Enough of my rambling, here’s the Six Pack for April 2022, where all but one of the beers is from a NJ Brewery…
Czig Meister is always a highlight for me and they are one of my overall favorite breweries in the State of New Jersey. I had a few beers during the visit and brought some home, but this IPA is the standout for me. Czig’s “Abyss” Series of New England IPAs are always excellent and this one is no exception. I especially appreciated the lack of aftertaste because this beer had a lovely, smooth finish that complemented the great blend of tropical hops.

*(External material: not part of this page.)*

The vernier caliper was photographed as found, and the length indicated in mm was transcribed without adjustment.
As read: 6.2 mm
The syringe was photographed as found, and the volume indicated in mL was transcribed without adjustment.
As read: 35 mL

This was my second visit to Buttzville, I really enjoyed my first experience there so I was looking forward to sampling their beer again. I decided on a Hefeweizen and this beer, a “fruited session ale” with raspberry, passion fruit, guava, and citrus puree. The beer element was still very present, meaning the fruit elements were not overpowering and were introduced into the brewing process very smartly. This would be a great beer to enjoy in the summer or warmer months.

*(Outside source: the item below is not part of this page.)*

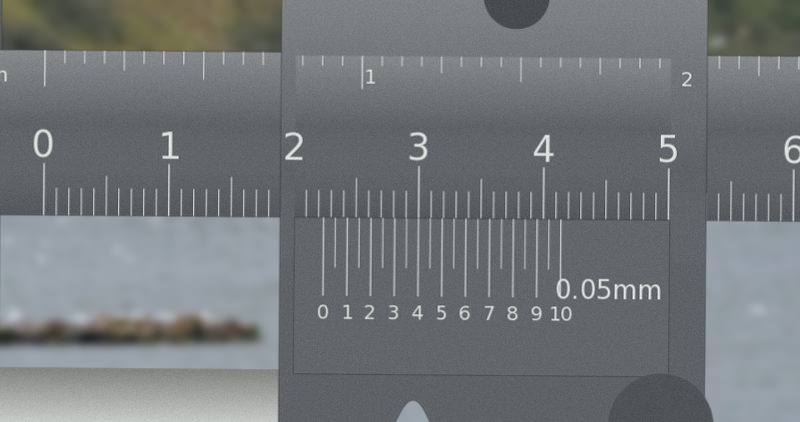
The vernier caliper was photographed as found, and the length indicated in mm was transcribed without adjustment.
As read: 22.4 mm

Magnify is known more for their IPAs and Pastry Stouts, but when I saw they brewed what they call a Schwarzbier (and is listed on untappd as a Lager – Dark) I wanted to try the beer. I was pleased, the beer has a little more roasty bitterness than I like in Schwarzbiers, but it is a very solid effort from the North Jersey brewery.
When I saw this beer pop up on Tavor, I figured what the hell, I’ll give it a try. I’ve enjoyed the Dortmunder Lagers I’ve had, including Bull N’ Bear’s great take on the style. Lupulin Brewing (out of Minnesota) is known, from what I’ve gathered, primarily for IPAs. If this beer is an indication of the overall quality of their portfolio, then they are a damned fine brewery. Smooth tasting, with elements of toasted crackers and a sweet finish, I could drink this all day
Although I’ve been enjoying some of the regular rotation beers from Jersey Cyclone I’ve picked up at local stores, it had been too long since I stopped in Jersey Cyclone brewing for some freshly poured beer. This beer had all the things I’d like in a dessert stout, Black Forest Cake is a favorite dessert and this beer does a great job emulating the cake. Sweet, rich thickness, and a wonderful gestalt of Cherry, Chocolate, and Vanilla. In no way, shape, or form does this beer drink like an 11.5% beer. Because it is 11.5% ABV, it was only offered in tasters and half pours, no full pints on this one.

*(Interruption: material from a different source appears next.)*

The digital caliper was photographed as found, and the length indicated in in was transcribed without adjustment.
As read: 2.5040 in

I’ve been hearing good things about Chilton Mill Brewing for quite a while now and I’ve wanted to visit them to sample their wares. I finally did this past month and was extremely impressed with this beer. Blueberries are one of my favorite fruits and this beer has blueberries in spades, but the “Fuzz” in the name is from the peaches which come across on the finish of the beer. The beer is a seamless transition from blueberry to peach and simply delightful. If Chilton Mill can pull off a beer with these flavor elements so successfully, I’m eager to try more of their beer.
While the above clearly indicates I had some really good beer, as do the beer reviews I posted this month, it was unfortunate that I had to add another NJ brewery to the “never patronize again” list, as I mentioned in the opening paragraph. On the other hand, there are well over 100 breweries in NJ and plenty within close proximity to me so it isn’t like I’m wont for a good place to get good beer.